“Disaat yang lain bersandiwara, gue apa
adanya”. Ya tepat sekali. Apanya yang tepat? Maksudnya tidak asing bagi kita
untuk mendengarkan slogan tersebut. Namun, disini kita tidak akan membahas
mengenai promosi rokok, melainkan mengambil makna filosofis dari kalimat diatas
dengan sedikit mengubah susunan katanya. “Disaat yang lain apa adanya, gue
bersandiwara. Aneh rasanya jika mendengar kata “bersandiwara”, ngak juga kok.
Hehehe. seolah- olah kita hidup dalam kebohongan, kepura- puraan, ataupun
kemunafikan. Eits, bukan itu maksudnya, bersandiwara disini merupakan keadaan
dimana individu akan selalu menyesuaikan diri terhadap tuntutan masyarakatnya,
atau dengan istilah lain disebut dramaturgi.
Huh bahasanya teoritis sekali.
Dramaturgi merupakan teori dalam Sosiologi modern atau ilmu
sosial yang dipelopori oleh Erving Goffman. Goffman melihat bahwa setiap individu memiliki dua panggung
sandiwara yang berbeda, sehingga perilaku antara layar depan dan layar belakang
menunjukan perbedaan juga. Bingung Ya? Kita lihat contoh berikut ini, pak ahmad
dikenal siswanya sebagai guru yang berdisiplin baik, ramah tamah, dan
berpenampilan rapi, namun ketika pak ahmad berada pada lingkungan
keluarganya, penilaian siswa pun berbeda.
Banyak menyatakan bahwa pak ahmad orangnya egois, berwatak tegas, dsb.

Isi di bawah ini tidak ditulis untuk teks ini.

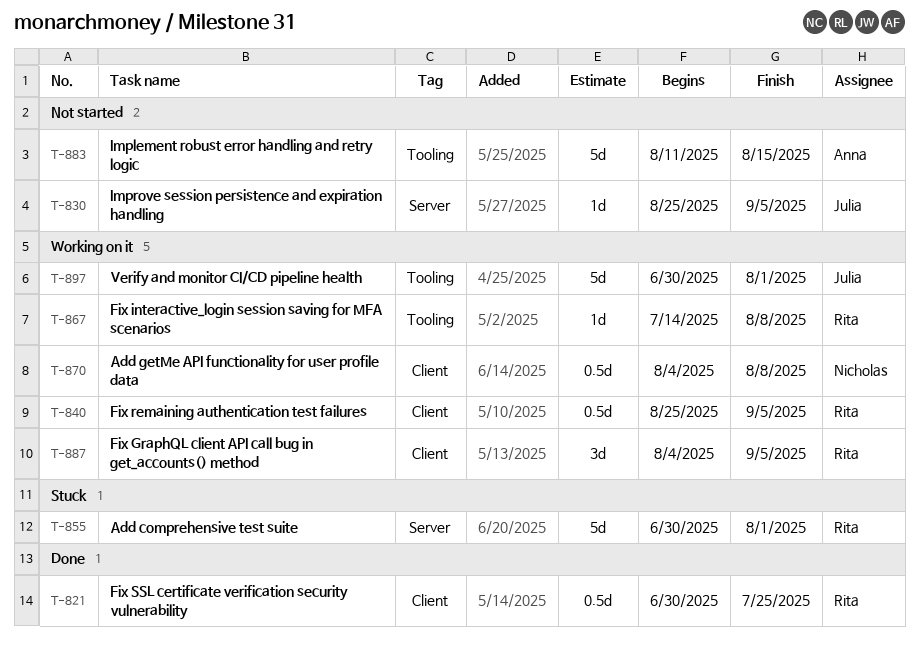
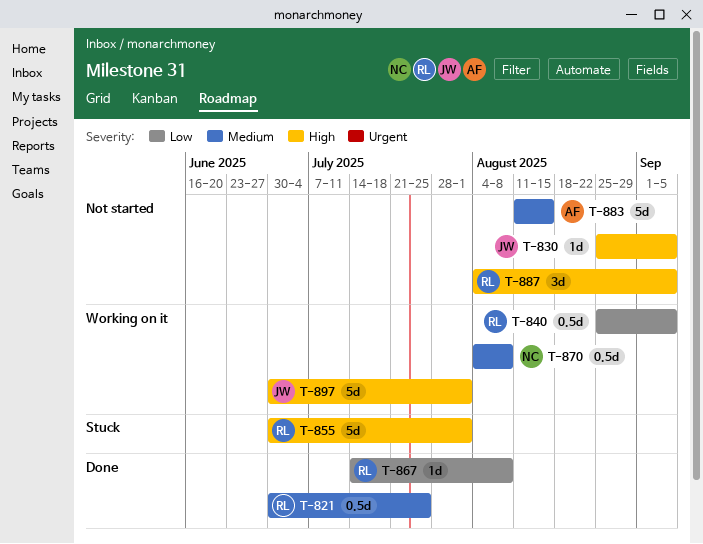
T-867, status: Working on it -> Done
T-887, status: Working on it -> Not started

Nah, itu yang disebut dramaturgi. Sikap
baik pak ahmad pada layar depan (dalam hal ini sekolah) merupakan hasil dari penyesuaian
diri terhadap tuntutan atau pengendalian kesan dalam masyarakat. Sedangkan pada
layar belakang (dalam hal ini keluarga) merupakan tempat pak ahmad yang
terhindar dari tuntutan masyarakat, artinya ia berada pada posisi “sendirian”
sehingga perilakunya menampakan keaslian. INGAT, perlu dicatat, bahwa perbedaan
perilaku tersebut bukan kepura- puraan belaka (artinya dikendalikan oleh alam
bawah sadar, ya walaupun ada oknum tertentu yang tidak demikian dan
memanfaatkan untuk kecurangan), melainkan pengendalian kesan dan sekaligus
tuntutan masyarakat. Jika pak ahmad tidak sesuai dengan perilaku guru, ya tentu
masyarakat akan kecewa. Punya guru yang tidak tau diri, berpakaian yang serba
aneh dan terbilang “membosankan”? Ya kecewalah kita. Nah seperti itulah
Dramaturgi.
Lalu, seberapa jauh dramaturgi itu
diperlukan? Ya sejauh mata memandang, hehehe. Bukan. Tapi perlu kiranya kita
melihat strategi berikut ini. Pertama, pemahaman akan inti dramaturgi menjadi
hal yang harus dipelajari, agar tidak terjadi “penyimpangan” dalam
bersandiwara. Memahami artinya, tau bahwa diri kita sebenarnya dibutuhkan dalam
masyarakat, itu artinya berprilakulah yang baik sesuai dengan posisi dan
tuntutan. Kedua, prilaku kita pada layar depan (dihadapkan pada masyarakat)
sebaiknya menunjukan kemurnian bukan sekedar tuntutan, karena kemurnian sikap,
seperti berdisiplin murni (ex,
Jepang), dsb merupakan awal komunikasi yang baik sekaligus membuka kran
persahabatan.
Bagaimana kalau teori dramaturgi ini
tidak diterapkan? Kita lihat dulu contoh kasus berikut ini. Lho bukannya tadi
sudah, ini yang aplikatifnya tau. Anggaplah bahwa kita sebagai orang yang
berpengaruh, barangkali seorang guru, dosen, polisi, politikus, atau mahasiswa
sekalipun. Kondisi kita dihadapkan pada tuntutan masyarakat, seperti halnya
mengayomi, menjadi contoh, ataupun menjadi penasehat. Nah, bagaimana kalau
semua itu tidak kita lakukan dengan kesadaran? Ya iya dong, masa’ ya iya lah, tentu
masyarakat akan menjauh dan tidak menganggap kita. Kalau begitu, rugi dong
kalau kita tidak menerapkan teori dramaturgi, apalagi tidak mengikuti dua
strategi yang disebutkan diatas. Setuju?